Pouvoir d’achat : Bruno Le Maire veut limiter le coup des mesures

Pour Bruno Le Maire, « chaque euro compte ». A l’ouverture au Sénat des débats sur le pouvoir d’achat, le ministre a rappelé sa volonté de limiter à 700 millions d’euros au total le coût supplémentaire des apports du Parlement au premier paquet de mesures soumis aux sénateurs.

Le Sénat a entamé jeudi l’examen en première lecture du projet de loi « portant mesures d’urgence pour la protection du pouvoir d’achat », puis s’attaquera à partir de lundi au projet de loi de finances rectificative pour 2022. Concernant le premier paquet de mesures, le ministre de l’Economie a appelé les sénateurs à « faire attention à ce que chaque euro soit bien employé », soulignant que « le rétablissement des finances publiques françaises n’est pas négociable ».

5 % de déficit public

Les modifications apportées au texte à l’Assemblée nationale ont engagé « 350 millions d’euros de dépenses supplémentaires », a-t-il indiqué, souhaitant un montant « comparable » pour les dépenses supplémentaires qui seront votées au Sénat.
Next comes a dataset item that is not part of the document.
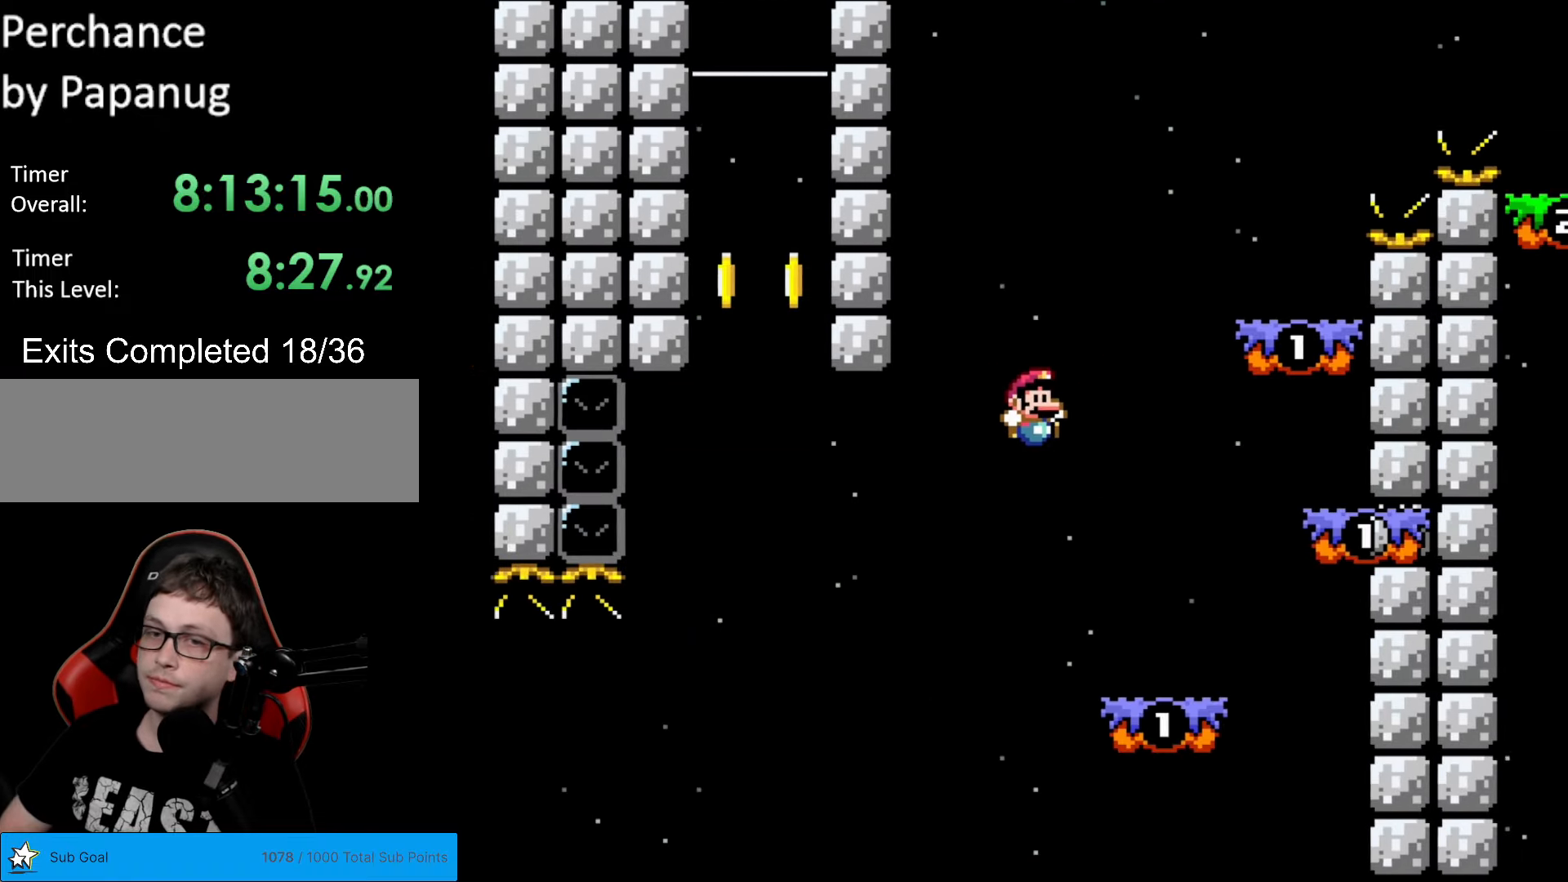
{"buttons": ["Y", "DPAD_RIGHT"], "events": [[70, "B", "up"], [315, "B", "down"], [385, "B", "up"]]}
« Ce qui nous amènerait à un paquet pouvoir d’achat qui de 20 milliards passerait à 20 milliards et 700 millions d’euros de dépenses supplémentaires », chiffre « qui nous permet de tenir nos 5 % de déficit public en 2022 ». Le projet de budget rectifié ouvre, lui, 44 milliards d’euros de crédits, dont 9,7 pour financer la renationalisation à 100 % d’EDF.

La « fondamentale » valorisation du travail

Le ministre a aussi énoncé « les grandes lignes politiques au cœur de ce projet de loi pouvoir d’achat : la question de l’énergie qui est essentielle, la valorisation du travail qui est absolument fondamentale, la protection des collectivités locales face à l’inflation ».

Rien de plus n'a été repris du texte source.